Your tasks:
1. In the court order, who appeared for the respondent, D.C.M. Ltd.?
2. Please carry on the court order from its final sentence.

Provided passage:
* IN THE HIGH COURT OF DELHI AT NEW DELHI
+ ITA 987/2007
C.I.T ..... Appellant
Through: Ms. Prem Lata Bansal with
Mr. M.P. Gupta, Mr. Sanjeev
Rajpal & Ms. Anshul Sharma,
Advs.
versus
D.C.M. LTD. ..... Respondents
Through: Mr.S.K. Aggarwal, Adv.
.
CORAM:
HON'BLE MR. JUSTICE VIKRAMAJIT SEN
HON'BLE MR. JUSTICE RAJIV SHAKDHER
ORDER
% 13.1.2009
We have heard arguments of learned counsel for the parties
in some detail.
On behalf of the Revenue Ms. Prem Lata Bansal presses that
several questions of law arise which warrant a consideration of the
present Appeal. The Revenue in its Appeal has thus proposed the
following questions of law:-
(i) Whether ITAT was correct in law in allowing
deduction of Rs 8,71,20,781/- to the assessee being
retrenchment compensation paid by the assessee to
the employees of DCM? Unit situated at Bara Hindu
Rao on its closure on 01.04.1989?

(Saved data entries)
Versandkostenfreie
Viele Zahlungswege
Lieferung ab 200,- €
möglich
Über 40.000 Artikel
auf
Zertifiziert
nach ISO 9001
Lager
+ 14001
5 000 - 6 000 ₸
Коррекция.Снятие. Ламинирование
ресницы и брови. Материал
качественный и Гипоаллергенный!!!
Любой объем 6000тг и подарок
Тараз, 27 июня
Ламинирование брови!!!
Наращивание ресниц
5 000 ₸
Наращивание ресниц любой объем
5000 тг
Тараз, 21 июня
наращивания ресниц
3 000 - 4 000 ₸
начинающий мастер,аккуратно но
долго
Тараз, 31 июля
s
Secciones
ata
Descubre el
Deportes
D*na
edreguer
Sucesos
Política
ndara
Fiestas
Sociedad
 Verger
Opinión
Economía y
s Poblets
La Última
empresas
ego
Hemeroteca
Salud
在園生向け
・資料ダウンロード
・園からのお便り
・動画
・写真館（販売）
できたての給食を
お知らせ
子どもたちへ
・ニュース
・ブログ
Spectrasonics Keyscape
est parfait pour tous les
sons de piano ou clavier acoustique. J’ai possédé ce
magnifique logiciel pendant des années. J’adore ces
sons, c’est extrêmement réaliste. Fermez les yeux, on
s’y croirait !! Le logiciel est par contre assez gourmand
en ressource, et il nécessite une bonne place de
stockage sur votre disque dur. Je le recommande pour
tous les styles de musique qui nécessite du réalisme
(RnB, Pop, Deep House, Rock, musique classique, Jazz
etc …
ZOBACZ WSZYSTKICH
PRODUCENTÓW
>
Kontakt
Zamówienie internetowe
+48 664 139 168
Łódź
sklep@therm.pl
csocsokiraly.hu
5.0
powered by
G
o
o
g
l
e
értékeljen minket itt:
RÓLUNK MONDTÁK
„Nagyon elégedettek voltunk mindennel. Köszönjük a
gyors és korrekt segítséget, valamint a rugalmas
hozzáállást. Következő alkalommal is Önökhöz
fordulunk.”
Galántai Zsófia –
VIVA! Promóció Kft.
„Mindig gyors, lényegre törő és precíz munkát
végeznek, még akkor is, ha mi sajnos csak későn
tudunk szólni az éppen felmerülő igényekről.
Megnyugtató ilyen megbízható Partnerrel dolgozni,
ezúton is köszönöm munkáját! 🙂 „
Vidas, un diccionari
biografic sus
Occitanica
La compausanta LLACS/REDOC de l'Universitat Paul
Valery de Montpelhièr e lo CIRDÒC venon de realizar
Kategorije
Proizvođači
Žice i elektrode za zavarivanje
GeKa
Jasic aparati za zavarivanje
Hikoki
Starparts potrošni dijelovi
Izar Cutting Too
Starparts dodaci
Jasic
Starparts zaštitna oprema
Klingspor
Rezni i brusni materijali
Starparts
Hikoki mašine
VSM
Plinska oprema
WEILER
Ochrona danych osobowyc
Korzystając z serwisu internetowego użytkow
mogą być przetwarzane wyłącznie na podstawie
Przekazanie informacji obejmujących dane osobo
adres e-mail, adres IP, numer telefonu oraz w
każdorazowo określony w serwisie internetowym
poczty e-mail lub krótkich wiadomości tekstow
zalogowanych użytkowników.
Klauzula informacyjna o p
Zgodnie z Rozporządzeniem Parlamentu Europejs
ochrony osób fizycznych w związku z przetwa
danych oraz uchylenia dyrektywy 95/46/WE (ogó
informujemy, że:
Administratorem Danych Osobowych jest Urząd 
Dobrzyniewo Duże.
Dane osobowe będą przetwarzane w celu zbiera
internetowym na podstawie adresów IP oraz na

Results in order:
1. Mr. S.K. Aggarwal, Advocate.

2.
(ii) Whether ITAT was correct in law in allowing the
deduction of retrenchment compensation, which was
incurred by the assessee not for the purposes of
carrying on of the business but on the closure of its
business on 01.04.1989?
(iii) Whether ITAT was correct in law in allowing
deduction of Rs 1,86,69,703/- to the assessee being
interest paid on money borrowed for the purposes of
making payment of retrenchment compensation and
PF to the employees of DCM Unit on its closure?
(iv) Whether ITAT was correct in law in allowing a sum of
Rs 3,57,700/- to the assessee being legal expenses
incurred on account of closure of DCM Unit?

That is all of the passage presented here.